You are correct that the reader completes some abbreviated sentences themselves, but they only do so from context. For example, I would expect a sentence like "many doctors average 70 hours a week" to be part of a wider conversation about the number of hours worked.
Your statement seems wrong, but not for grammatical reasons. It seems wrong for mathematical and logical reasons:
The expenditure for education was highest in India, at 15%, followed by 13% in Thailand. Meanwhile, the remaining countries averaged around 7%.
The previous percentages were not expressed as averages (unless your wider context has said that they are?) It makes no sense to compare actual percentages for some countries against an average of several others. If you're trying to make the point that 7% for the 'remaining countries' in your data is markedly lower than India's 15% and Thailand's 13% that could be extremely misleading because a country with a very high rate such as 20% and another with 1% could result in a low average if you lumped them together, and any good data analyst would wonder why you are not making a straight comparison.

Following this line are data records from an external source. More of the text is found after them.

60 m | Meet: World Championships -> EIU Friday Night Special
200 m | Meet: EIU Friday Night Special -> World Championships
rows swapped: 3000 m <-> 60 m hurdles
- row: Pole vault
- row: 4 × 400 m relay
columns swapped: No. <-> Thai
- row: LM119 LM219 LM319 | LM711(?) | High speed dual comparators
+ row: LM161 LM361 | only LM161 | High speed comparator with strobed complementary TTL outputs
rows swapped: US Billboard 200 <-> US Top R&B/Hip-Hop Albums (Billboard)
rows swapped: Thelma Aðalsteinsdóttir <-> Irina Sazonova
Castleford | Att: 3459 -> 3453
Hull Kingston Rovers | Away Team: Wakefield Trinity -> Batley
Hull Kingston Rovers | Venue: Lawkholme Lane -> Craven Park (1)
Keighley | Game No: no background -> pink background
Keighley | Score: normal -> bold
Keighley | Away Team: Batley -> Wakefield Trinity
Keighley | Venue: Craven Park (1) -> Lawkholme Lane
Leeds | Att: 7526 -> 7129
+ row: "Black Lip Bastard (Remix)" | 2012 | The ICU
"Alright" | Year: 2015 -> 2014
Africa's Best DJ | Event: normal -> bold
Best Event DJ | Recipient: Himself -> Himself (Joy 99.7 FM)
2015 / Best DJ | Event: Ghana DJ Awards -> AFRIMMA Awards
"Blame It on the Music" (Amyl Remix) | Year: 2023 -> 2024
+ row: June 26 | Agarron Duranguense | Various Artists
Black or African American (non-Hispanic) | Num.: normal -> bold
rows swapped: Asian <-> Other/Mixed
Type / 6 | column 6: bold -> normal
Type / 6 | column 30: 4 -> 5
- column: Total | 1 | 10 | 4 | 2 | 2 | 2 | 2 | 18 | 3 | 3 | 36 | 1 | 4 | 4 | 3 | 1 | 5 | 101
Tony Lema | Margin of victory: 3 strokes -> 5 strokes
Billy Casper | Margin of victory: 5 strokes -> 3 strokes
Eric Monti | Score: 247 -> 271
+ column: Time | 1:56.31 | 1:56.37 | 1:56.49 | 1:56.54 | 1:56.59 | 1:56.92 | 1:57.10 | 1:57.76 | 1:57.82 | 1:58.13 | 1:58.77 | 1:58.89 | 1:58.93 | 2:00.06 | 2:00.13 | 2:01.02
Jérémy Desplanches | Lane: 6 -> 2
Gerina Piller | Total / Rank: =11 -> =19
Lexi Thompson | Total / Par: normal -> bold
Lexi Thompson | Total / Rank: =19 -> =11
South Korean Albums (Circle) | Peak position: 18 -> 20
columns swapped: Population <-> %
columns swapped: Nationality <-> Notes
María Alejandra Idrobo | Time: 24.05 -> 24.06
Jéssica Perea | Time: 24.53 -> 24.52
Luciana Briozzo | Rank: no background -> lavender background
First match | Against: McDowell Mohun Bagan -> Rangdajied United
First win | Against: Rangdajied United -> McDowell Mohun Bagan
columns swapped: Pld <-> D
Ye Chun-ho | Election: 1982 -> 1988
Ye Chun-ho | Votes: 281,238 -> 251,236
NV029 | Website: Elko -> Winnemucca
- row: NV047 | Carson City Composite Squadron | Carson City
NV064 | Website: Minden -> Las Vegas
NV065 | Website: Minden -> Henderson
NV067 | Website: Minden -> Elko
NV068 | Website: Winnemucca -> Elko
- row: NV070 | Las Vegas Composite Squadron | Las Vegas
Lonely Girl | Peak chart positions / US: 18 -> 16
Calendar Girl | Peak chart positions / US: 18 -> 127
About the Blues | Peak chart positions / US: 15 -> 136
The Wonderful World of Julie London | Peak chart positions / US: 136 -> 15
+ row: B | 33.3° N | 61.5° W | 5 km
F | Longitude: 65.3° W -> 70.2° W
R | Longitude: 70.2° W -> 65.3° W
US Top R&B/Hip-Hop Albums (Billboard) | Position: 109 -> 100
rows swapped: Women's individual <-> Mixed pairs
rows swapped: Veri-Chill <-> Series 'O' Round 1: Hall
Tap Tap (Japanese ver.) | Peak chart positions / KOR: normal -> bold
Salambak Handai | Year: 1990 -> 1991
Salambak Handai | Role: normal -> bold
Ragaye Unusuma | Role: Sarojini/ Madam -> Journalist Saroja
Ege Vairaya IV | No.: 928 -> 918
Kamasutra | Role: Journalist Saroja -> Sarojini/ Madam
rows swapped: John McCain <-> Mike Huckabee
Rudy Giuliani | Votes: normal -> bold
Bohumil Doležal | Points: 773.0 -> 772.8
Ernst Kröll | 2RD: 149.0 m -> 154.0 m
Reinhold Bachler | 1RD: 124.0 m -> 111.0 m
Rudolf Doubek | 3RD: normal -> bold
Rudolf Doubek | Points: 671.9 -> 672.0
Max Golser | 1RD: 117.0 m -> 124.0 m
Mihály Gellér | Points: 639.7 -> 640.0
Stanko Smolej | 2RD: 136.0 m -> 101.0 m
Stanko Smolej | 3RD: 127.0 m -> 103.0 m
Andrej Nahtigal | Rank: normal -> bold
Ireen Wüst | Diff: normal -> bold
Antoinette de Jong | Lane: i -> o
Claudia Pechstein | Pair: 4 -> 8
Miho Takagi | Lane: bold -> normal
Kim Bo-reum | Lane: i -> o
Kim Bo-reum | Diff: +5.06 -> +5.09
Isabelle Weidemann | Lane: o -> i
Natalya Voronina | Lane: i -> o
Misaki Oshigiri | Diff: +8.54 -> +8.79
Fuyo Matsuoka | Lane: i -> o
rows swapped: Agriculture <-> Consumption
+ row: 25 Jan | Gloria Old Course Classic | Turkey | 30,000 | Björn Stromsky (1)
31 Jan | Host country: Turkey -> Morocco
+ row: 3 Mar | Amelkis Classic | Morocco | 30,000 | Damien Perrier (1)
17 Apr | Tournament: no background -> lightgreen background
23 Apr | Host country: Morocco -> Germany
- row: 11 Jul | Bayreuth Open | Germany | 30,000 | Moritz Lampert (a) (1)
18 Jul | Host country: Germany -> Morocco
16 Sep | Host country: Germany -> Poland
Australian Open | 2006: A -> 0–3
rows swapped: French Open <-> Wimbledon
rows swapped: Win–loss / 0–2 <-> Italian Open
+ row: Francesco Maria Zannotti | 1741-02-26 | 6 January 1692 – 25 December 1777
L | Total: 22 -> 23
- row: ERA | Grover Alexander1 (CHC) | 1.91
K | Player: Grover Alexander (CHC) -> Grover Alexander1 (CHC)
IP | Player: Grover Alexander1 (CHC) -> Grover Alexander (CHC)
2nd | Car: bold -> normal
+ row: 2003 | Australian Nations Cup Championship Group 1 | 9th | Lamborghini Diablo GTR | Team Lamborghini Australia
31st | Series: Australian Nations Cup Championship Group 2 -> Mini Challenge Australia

You clarified in comment that the figures for India and Thailand are actual figures (not 'averages' as such, although no doubt they represent spending in a specific time period such as a financial year) and that you don't want to detail all the other countries' figures. In that case, don't use the word 'average' at all. An average is the ratio of summation of all the data to the number of units present in the list, but as a general rule, you should not average out a set of percentages because the denominators in each are not equal, ie those countries are not of equal size. For example, consider if a set of 100 people where 1 person meets the metric criteria (1%) was added to a set of just 1 person that met the criteria (100%) - the percentages would average at around 50%, yet only 2 persons out 101 met the criteria. That's clearly not what you're doing - you're just trying to say that all the percentages, viewed individually, were around the 7% mark.
You should probably make a broader statement like:
Education expenditure was highest in India, at 15%, followed by 13% in Thailand. The remaining countries had expenditures of around 7%.